Yasik (the diminutive of his Russian name) was beautiful, sweet and cuddly. We cocooned with him in the nuclear family dream. But this blog would not have been created if that nice and normal dream had not taken a turn toward the need to understand why adoption creates a special kind of family drama. Yasik began to challenge our ideas of the best choices for his life soon after he turned 14. We chased him down a rabbit hole for several years but around the time he turned 18, the downtown community of our town became the family and home he sought out more and more. We were asking him to make choices he could not maintain, and eventually we lost our son to the streets. As Coleridge asks, “Ah, what then?” The search to understand became unavoidable. We needed help for ourselves and for our son.
July 2020: An update
To quietly write I am updating “From Dream to Reality” which I started in 2016, is to try to contain the thrill I feel (when I just want to belly yell) as I write for I know this little update may shake things up a fair bit. I add it though I have no intention of discontinuing winnowing chronologically the perspectives we had as we moved through the experiences of our life with Yasik.

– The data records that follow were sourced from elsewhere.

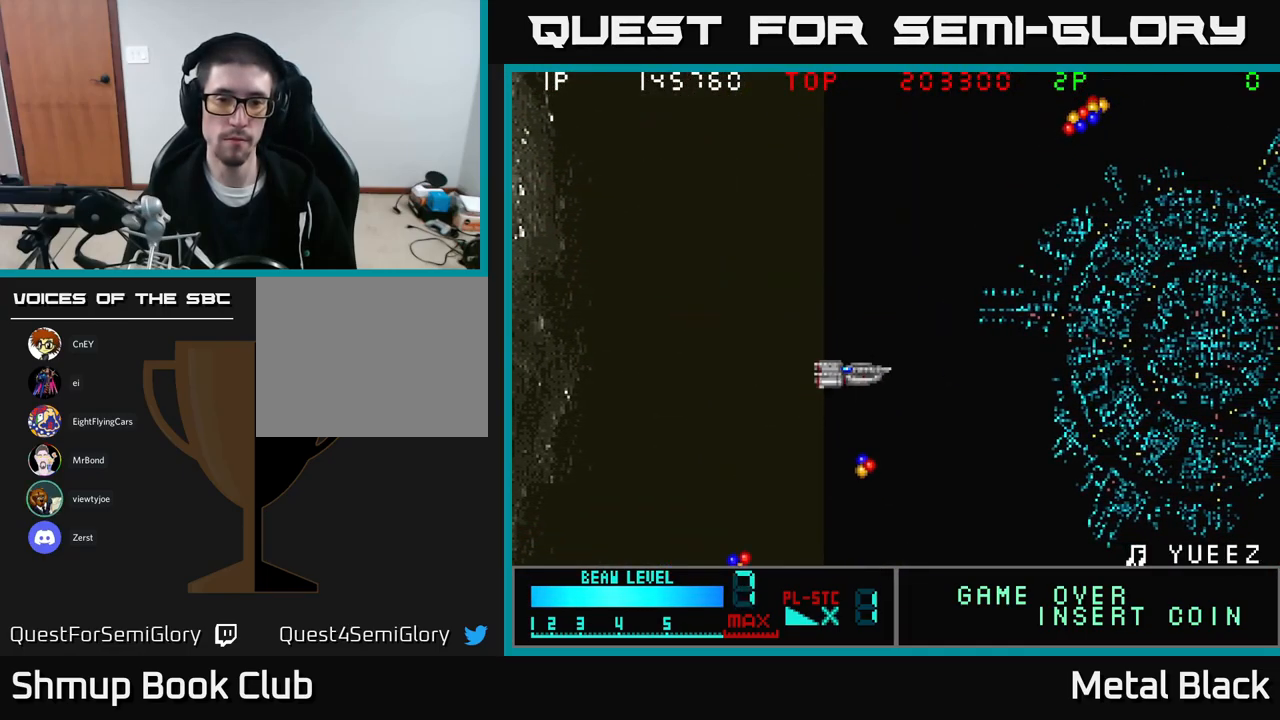
{"buttons": ["DPAD_LEFT"], "events": [[334, "DPAD_DOWN", "up"], [334, "DPAD_LEFT", "down"]]}
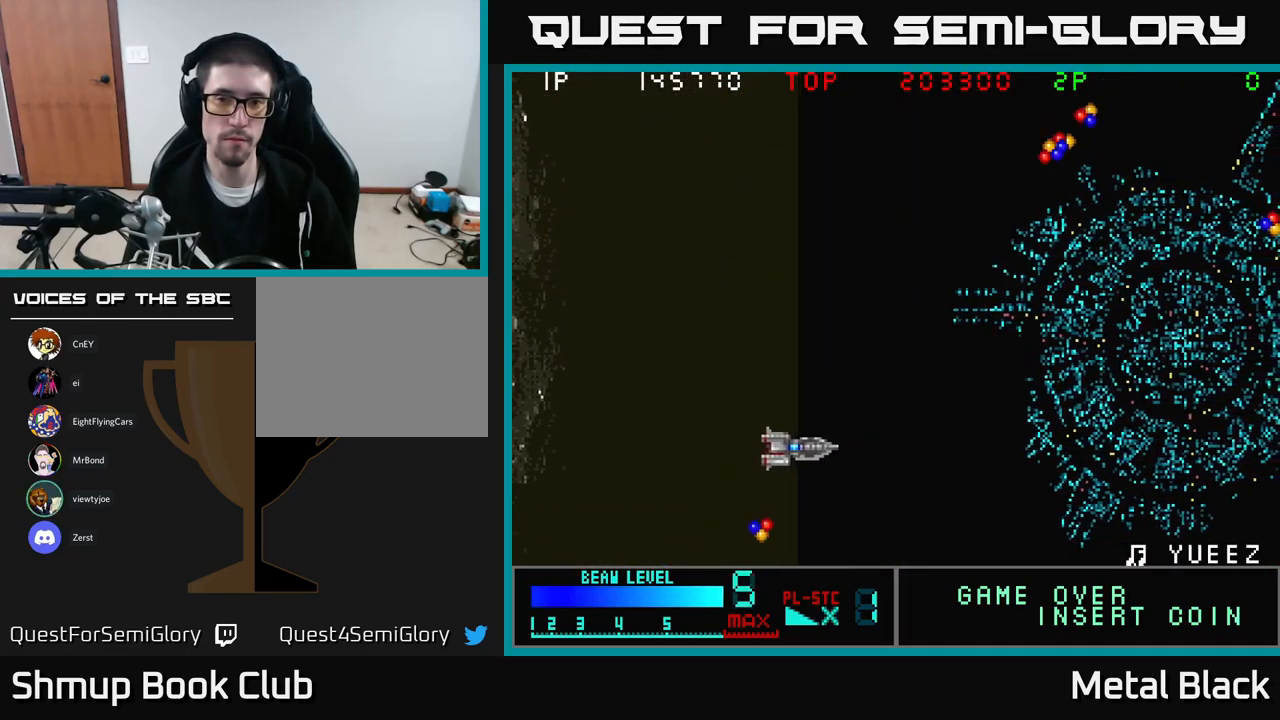
{"buttons": ["A", "DPAD_UP"], "events": [[84, "DPAD_DOWN", "down"], [84, "DPAD_LEFT", "up"], [300, "A", "down"], [300, "DPAD_DOWN", "up"], [350, "DPAD_LEFT", "down"], [367, "DPAD_UP", "down"], [450, "A", "up"], [450, "DPAD_LEFT", "up"], [500, "A", "down"]]}
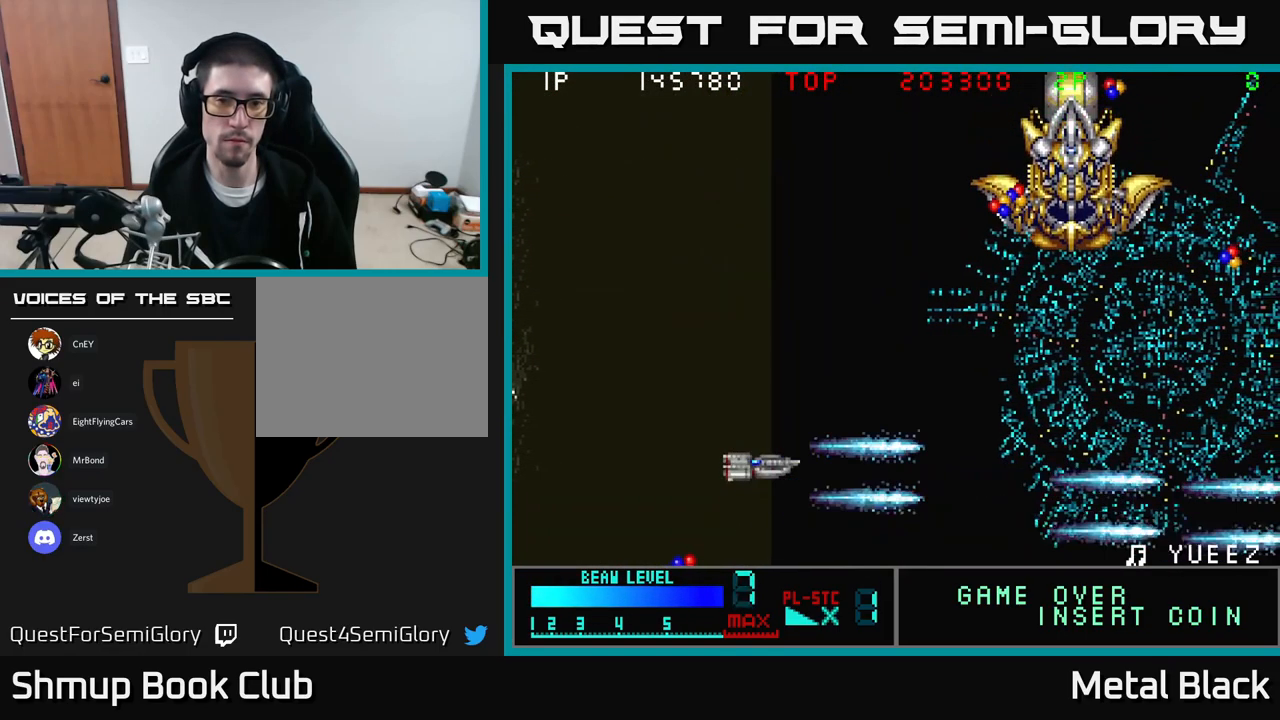
{"buttons": ["A", "DPAD_DOWN", "DPAD_RIGHT"], "events": [[117, "A", "up"], [167, "A", "down"], [267, "DPAD_UP", "up"], [284, "DPAD_RIGHT", "down"], [300, "DPAD_DOWN", "down"], [317, "A", "up"], [367, "A", "down"]]}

Last month a mother in the United States, at the request of her daughter, googled the daughter’s younger biological brother’s full Russian name one more time in hopes of contacting him for she and her daughter knew he was also adopted in North America. I had recently begun to work through my journals of our family’s experience with adoption. In the first entry of my journaling posts, I wrote out our son’s full Russian name. And Google did what Ancestry.com could not in this situation. Google found Gurin Yaroslav Nikolayevich for this mother and her daughter, no small feat given that other than this mother, none save trolls have found the post. Here is the mother’s comment on our site: I believe we adopted Yaroslav’s older sister, Svetlana! Given trolls were the only responses I was getting to my posts, my husband and I were hesitant. But something stronger than curiosity urged us to respond to this mother, waiting in stunned mode, but hopeful. And all worries of having to send a fortune to Nigeria dissolved for certain when we saw the daughter’s picture. It continues to feel like some kind of miracle even if we do understand a little of the powers of Google.
And since then? Yasik and his sister have connected and as her mother says “They seem to be forging a strong bond.” I hear in my son’s voice these days a note those of us with family take for granted, a note of connectedness, for lack of an adequate word, when I hear him say, “I have to call my sister.”